Another complicating factor is that our human brains are vulnerable to a number of illusions. One such illusion is the sunk cost fallacy – believing that investments justify future expenditures. In other words, the more of ourselves we’ve poured into a particular view or way of being, the harder it is to let go of it, even though it may no longer serve us. The harder we try to justify our mistakes in the face of contradictory evidence, the more we feel we have no other choice than to dig our heels in deeper. To do otherwise would be to admit we’ve been mistaken, and our culture of shame means that we are also a culture that is averse to blame.

Part of this also has to do with our closely held ideas about loyalties and allegiances. There’s a pop song by Train called Drops of Jupiter about an important friendship that goes: “Can you imagine no love, pride, deep-fried chicken?
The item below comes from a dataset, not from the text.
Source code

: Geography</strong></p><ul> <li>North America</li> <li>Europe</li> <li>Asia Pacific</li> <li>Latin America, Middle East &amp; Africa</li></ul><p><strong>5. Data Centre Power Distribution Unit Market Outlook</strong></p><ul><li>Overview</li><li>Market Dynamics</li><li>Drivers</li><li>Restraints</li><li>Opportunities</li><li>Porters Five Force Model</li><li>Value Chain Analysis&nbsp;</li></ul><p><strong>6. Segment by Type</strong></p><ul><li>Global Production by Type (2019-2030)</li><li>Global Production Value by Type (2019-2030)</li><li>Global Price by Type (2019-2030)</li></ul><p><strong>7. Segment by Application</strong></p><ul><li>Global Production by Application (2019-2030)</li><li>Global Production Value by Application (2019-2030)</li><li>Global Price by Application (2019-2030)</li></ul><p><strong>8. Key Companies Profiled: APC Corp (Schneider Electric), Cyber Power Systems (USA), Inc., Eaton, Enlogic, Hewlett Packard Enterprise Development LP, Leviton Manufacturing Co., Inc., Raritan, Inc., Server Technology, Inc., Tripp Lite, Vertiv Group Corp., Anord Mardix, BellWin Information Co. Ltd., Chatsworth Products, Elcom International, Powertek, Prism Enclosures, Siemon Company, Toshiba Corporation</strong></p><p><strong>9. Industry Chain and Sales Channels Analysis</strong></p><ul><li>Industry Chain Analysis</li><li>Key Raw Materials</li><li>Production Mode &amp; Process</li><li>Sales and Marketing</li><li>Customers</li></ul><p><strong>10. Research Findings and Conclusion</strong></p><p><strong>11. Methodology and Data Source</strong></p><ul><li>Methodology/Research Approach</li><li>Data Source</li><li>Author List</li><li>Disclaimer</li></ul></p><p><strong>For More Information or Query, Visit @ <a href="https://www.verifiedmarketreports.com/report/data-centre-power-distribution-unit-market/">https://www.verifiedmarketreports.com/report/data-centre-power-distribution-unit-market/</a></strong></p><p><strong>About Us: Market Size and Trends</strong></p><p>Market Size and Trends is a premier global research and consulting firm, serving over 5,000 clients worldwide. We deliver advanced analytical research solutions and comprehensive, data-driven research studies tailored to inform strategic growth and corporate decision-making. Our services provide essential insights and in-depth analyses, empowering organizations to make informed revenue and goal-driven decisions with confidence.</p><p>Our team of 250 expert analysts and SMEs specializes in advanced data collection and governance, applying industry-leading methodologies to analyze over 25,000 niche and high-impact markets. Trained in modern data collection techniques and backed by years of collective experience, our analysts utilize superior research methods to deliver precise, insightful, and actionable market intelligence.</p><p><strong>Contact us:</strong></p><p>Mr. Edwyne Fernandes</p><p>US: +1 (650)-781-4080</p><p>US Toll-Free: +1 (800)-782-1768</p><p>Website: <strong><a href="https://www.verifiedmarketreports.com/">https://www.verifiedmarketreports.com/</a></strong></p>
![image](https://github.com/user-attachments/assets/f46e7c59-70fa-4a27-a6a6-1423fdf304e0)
Your best friend always sticking up for you – even when I know you’re wrong?” For many in our mainstream culture, to disagree is to become an enemy. So, in order to be a good family member, friend or supporter, we think we have to stand behind our loved ones’ and allies’ problematic behavior and decisions.
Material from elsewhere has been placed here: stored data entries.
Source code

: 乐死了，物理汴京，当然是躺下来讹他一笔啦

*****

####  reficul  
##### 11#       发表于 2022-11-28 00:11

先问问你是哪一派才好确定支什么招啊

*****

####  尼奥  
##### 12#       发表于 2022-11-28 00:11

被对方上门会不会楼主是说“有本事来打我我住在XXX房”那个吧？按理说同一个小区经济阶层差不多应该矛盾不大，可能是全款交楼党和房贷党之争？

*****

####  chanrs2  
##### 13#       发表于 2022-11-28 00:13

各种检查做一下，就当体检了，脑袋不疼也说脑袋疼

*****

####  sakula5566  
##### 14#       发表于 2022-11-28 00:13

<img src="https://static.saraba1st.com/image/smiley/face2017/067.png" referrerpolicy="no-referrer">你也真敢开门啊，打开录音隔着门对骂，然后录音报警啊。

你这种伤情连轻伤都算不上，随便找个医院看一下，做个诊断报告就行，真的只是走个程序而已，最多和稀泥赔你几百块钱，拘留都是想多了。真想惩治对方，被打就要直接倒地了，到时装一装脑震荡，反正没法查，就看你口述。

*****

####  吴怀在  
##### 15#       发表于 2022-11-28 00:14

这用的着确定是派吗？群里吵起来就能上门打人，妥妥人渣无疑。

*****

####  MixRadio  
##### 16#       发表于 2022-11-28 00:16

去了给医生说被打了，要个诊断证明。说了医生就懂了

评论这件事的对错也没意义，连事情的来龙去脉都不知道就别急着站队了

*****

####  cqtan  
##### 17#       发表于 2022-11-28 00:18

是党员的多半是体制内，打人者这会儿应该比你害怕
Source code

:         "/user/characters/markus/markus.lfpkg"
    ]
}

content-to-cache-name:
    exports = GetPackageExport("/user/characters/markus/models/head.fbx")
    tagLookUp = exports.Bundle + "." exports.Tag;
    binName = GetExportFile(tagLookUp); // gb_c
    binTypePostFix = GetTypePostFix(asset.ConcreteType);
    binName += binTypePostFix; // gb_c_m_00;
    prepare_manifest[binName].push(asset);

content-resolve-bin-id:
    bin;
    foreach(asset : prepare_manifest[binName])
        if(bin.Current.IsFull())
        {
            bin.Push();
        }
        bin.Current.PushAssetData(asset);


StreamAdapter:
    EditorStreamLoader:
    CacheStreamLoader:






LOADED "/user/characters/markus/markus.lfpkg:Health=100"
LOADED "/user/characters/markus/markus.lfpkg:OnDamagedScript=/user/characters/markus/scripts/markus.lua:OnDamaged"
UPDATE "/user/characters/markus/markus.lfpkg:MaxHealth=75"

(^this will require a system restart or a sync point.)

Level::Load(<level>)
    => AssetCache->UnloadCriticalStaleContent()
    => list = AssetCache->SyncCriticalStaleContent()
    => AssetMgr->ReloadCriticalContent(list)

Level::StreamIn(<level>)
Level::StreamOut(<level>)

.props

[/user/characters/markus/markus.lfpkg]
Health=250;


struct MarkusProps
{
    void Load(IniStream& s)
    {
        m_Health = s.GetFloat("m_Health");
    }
There was an interesting article recently in the Atlantic about cognitive dissonance. The author cited some fascinating experiments designed to find ways to reduce the long-standing conflict between Israelis and Palestinians. They took peace proposals created by Israeli negotiators, labeled them as Palestinian proposals, and then asked Israeli citizens to judge them. The Israelis liked the Palestinian proposal attributed to Israel more than they liked the Israeli proposal attributed to the Palestinians. The content mattered less than who they believed created it. Seeing it this way likely decreased their cognitive dissonance at the expense of truth.
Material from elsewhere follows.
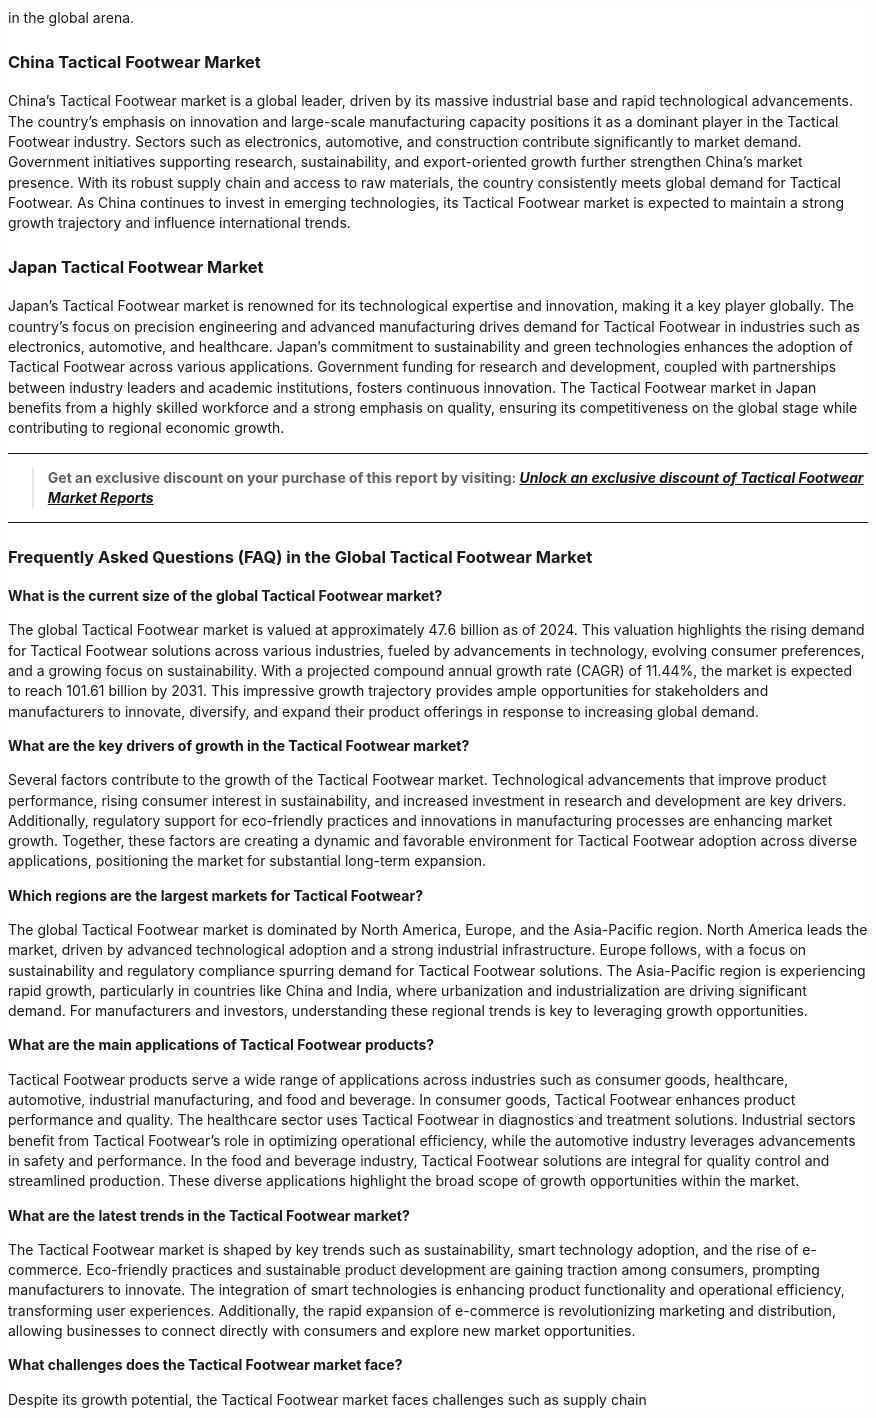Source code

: in the global arena.</p><h3>China Tactical Footwear Market</h3><p>China&rsquo;s Tactical Footwear market is a global leader, driven by its massive industrial base and rapid technological advancements. The country&rsquo;s emphasis on innovation and large-scale manufacturing capacity positions it as a dominant player in the Tactical Footwear industry. Sectors such as electronics, automotive, and construction contribute significantly to market demand. Government initiatives supporting research, sustainability, and export-oriented growth further strengthen China&rsquo;s market presence. With its robust supply chain and access to raw materials, the country consistently meets global demand for Tactical Footwear. As China continues to invest in emerging technologies, its Tactical Footwear market is expected to maintain a strong growth trajectory and influence international trends.</p><h3>Japan Tactical Footwear Market</h3><p>Japan&rsquo;s Tactical Footwear market is renowned for its technological expertise and innovation, making it a key player globally. The country&rsquo;s focus on precision engineering and advanced manufacturing drives demand for Tactical Footwear in industries such as electronics, automotive, and healthcare. Japan&rsquo;s commitment to sustainability and green technologies enhances the adoption of Tactical Footwear across various applications. Government funding for research and development, coupled with partnerships between industry leaders and academic institutions, fosters continuous innovation. The Tactical Footwear market in Japan benefits from a highly skilled workforce and a strong emphasis on quality, ensuring its competitiveness on the global stage while contributing to regional economic growth.</p><hr /><blockquote><p><strong>Get an exclusive discount on your purchase of this report by visiting: <em><a href="://marketresearchpulse.com/ask-for-discount/9107?utm_source=Github&amp;utm_medium=0112">Unlock an exclusive discount of Tactical Footwear Market Reports</a></em>&nbsp;</strong></p></blockquote><hr /><h3>Frequently Asked Questions (FAQ) in the Global Tactical Footwear Market</h3><p><strong>What is the current size of the global Tactical Footwear market?</strong></p><p>The global Tactical Footwear market is valued at approximately 47.6 billion as of 2024. This valuation highlights the rising demand for Tactical Footwear solutions across various industries, fueled by advancements in technology, evolving consumer preferences, and a growing focus on sustainability. With a projected compound annual growth rate (CAGR) of 11.44%, the market is expected to reach 101.61 billion by 2031. This impressive growth trajectory provides ample opportunities for stakeholders and manufacturers to innovate, diversify, and expand their product offerings in response to increasing global demand.</p><p><strong>What are the key drivers of growth in the Tactical Footwear market?</strong></p><p>Several factors contribute to the growth of the Tactical Footwear market. Technological advancements that improve product performance, rising consumer interest in sustainability, and increased investment in research and development are key drivers. Additionally, regulatory support for eco-friendly practices and innovations in manufacturing processes are enhancing market growth. Together, these factors are creating a dynamic and favorable environment for Tactical Footwear adoption across diverse applications, positioning the market for substantial long-term expansion.</p><p><strong>Which regions are the largest markets for Tactical Footwear?</strong></p><p>The global Tactical Footwear market is dominated by North America, Europe, and the Asia-Pacific region. North America leads the market, driven by advanced technological adoption and a strong industrial infrastructure. Europe follows, with a focus on sustainability and regulatory compliance spurring demand for Tactical Footwear solutions. The Asia-Pacific region is experiencing rapid growth, particularly in countries like China and India, where urbanization and industrialization are driving significant demand. For manufacturers and investors, understanding these regional trends is key to leveraging growth opportunities.</p><p><strong>What are the main applications of Tactical Footwear products?</strong></p><p>Tactical Footwear products serve a wide range of applications across industries such as consumer goods, healthcare, automotive, industrial manufacturing, and food and beverage. In consumer goods, Tactical Footwear enhances product performance and quality. The healthcare sector uses Tactical Footwear in diagnostics and treatment solutions. Industrial sectors benefit from Tactical Footwear&rsquo;s role in optimizing operational efficiency, while the automotive industry leverages advancements in safety and performance. In the food and beverage industry, Tactical Footwear solutions are integral for quality control and streamlined production. These diverse applications highlight the broad scope of growth opportunities within the market.</p><p><strong>What are the latest trends in the Tactical Footwear market?</strong></p><p>The Tactical Footwear market is shaped by key trends such as sustainability, smart technology adoption, and the rise of e-commerce. Eco-friendly practices and sustainable product development are gaining traction among consumers, prompting manufacturers to innovate. The integration of smart technologies is enhancing product functionality and operational efficiency, transforming user experiences. Additionally, the rapid expansion of e-commerce is revolutionizing marketing and distribution, allowing businesses to connect directly with consumers and explore new market opportunities.</p><p><strong>What challenges does the Tactical Footwear market face?</strong></p><p>Despite its growth potential, the Tactical Footwear market faces challenges such as supply chain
Mindfulness can help us be with dissonance so we might make the most informed decisions we can and modify them when evidence dictates through:

  • developing greater awareness of and openness to whatever is arising
  • expanding our window of tolerance for uncomfortable feelings, such as dissonance and uncertainty, so we can examine our experience
  • cultivating compassion for and forgiveness of ourselves and others when mistakes are made
  • helping us see thoughts as just thoughts, so we aren’t confused by false narratives and illusions

It might be a useful exercise to explore cognitive dissonance in meditation. After anchoring yourself in the present moment and cultivating a feeling of groundedness through the senses, call to mind a time when something you thought was true was challenged. Maybe your view of someone was changed by something they did. Maybe advances in science or technology altered your understanding. Maybe the addition of previously unheard voices changed your learning of your history. Maybe you discovered you were misled by someone. Whatever you choose, when you have it firmly in mind, notice any associated body sensations, thoughts, feelings and urges that arise around it with a gentle curiosity. Also be sure to offer yourself some compassion for any discomfort you experience, reminding yourself that cognitive dissonance is part of the human experience. You might also connect in with some appreciation for your own courage and willingness to explore uncomfortable truths and offer a wish for the same for others. In this way you may notice a greater capacity for facing dissonance when it arises so that you have more agency in how you respond to it.